Inspired by today's pencil-and-paper activity, I visited the McDonald's website to see if and how its site uses storytelling devices. Turns out, they do.
The homepage uses single-shot photographs to tell three "stories" of McDonald's customers: all three stories indicate an urban setting and promote cultural diversity, a healthy lifestyle, and an active social life. These "characters" are meant to represent all McDonald's customers, but their unique stories and individuality are also emphasized.
The website also uses characterization, a crucial component to any narrative, by devoting an entire link to Ronald McDonald and his friends. Here, Ronald welcomes users to his "very own webiste" with a personal greeting. Kids can learn, create, play, and participate in the imaginary world of their favourite fast-food hero. They also don't take the intelligence of the little Happy Mealers for granted: the slogan "Hey Kids, This is Advertising!" located in the top left-hand corner of this site explicitly announces the real purpose for this fun interactivity. It might appear to be interested in cultivating the intelligence and creativity of America's youth, but, like most things, money is the bottom line.
They have also used Shrek as a famous character in popular culture to add to their appeal and to contribute to their site's narrative.
Interactivity is another way that this site "reads" like a narrative. Visitors can choose their destination through various links, including "Sports," "In the News," and "Get Shoppin.'" By clicking on certain links without any prescribed order, users can create, or "edit", their own version of the McDonald's story and the values this corporation deem important.
For the second portion of this reflection, I chose to analyze the Urban Outfitters website. To be honest, there isn't much colour on the homepage at all. A tiny splash of blue here and there, meant to look like inked handwriting, doesn't evoke feelings of trust, security, or cleanliness, attributes commonly associated with the colour. The printing is less than impressive and looks like it's meant to be an editor's marks on pictures or a manuscript; that is, scribbly and haphazard.
Today, I learned to see the colour orange with a new set of eyes.
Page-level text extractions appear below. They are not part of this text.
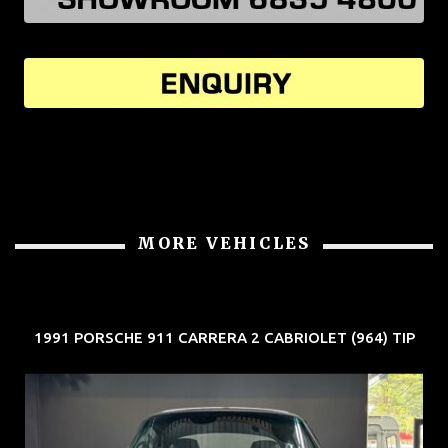
MORE VEHICLES
1991 PORSCHE 911 CARRERA 2 CABRIOLET (964) TIP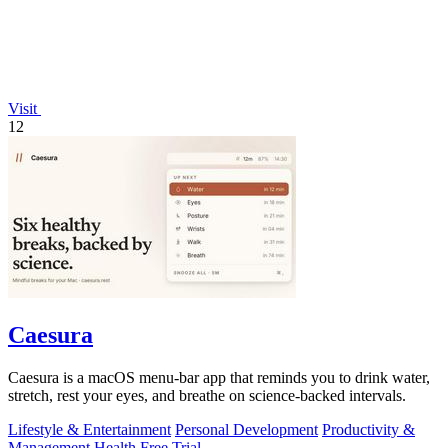
Visit
12
Caesura
Caesura is a macOS menu-bar app that reminds you to drink water,
stretch, rest your eyes, and breathe on science-backed intervals.
Lifestyle & Entertainment
Personal Development
Productivity &
Management
Health
Free Trial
I had never before associated this colour with cheapness, but after this association was mentioned in class, I instantly thought of the discount stores SAAM and Giant Tiger, whose logos both use orange as the dominate colour. An orange banner in the top right-hand corner of this site beckons us to "step into summer" but it makes me see the items pictured below like they belong in bargin bins or in the clothing department of the General Store in Lion's Head. Those sandals look cheap now, like the kind that give you blisters.
So, between the scribbled, simulated blue ink and the tacky orange banner, I have to say I'm downright turned off bythis site and any products they might try to convince me are cool. Perhpas a touch more blue would have led me to trust them, and the quality of their products, as well as the artistry of their web designers, a little bit more.